Reproduce every line of text in the material below word for word, leaving out the pictures.

DATASET EXCERPTS:
======

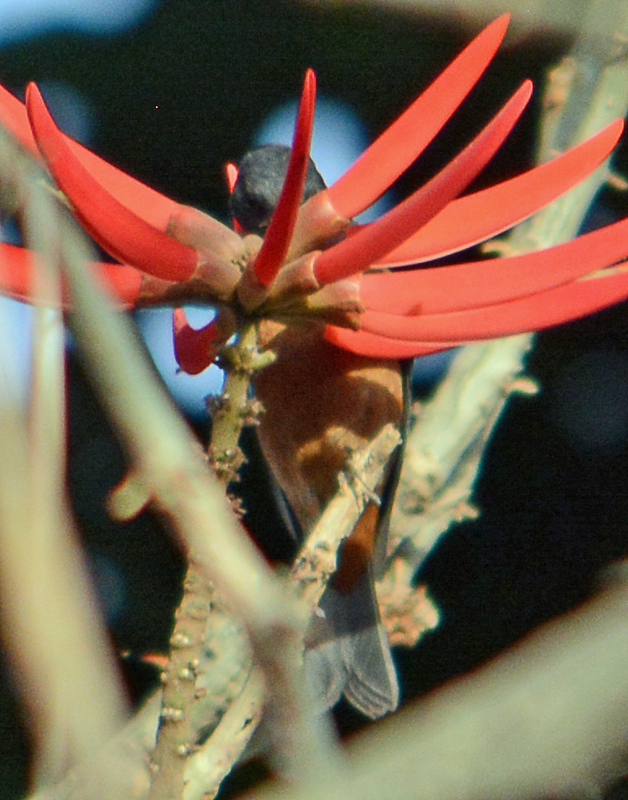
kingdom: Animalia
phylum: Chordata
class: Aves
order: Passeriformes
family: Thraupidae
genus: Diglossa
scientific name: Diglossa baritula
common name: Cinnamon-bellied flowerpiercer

======

TASK ANSWER:
kingdom: Animalia
phylum: Chordata
class: Aves
order: Passeriformes
family: Thraupidae
genus: Diglossa
scientific name: Diglossa baritula
common name: Cinnamon-bellied flowerpiercer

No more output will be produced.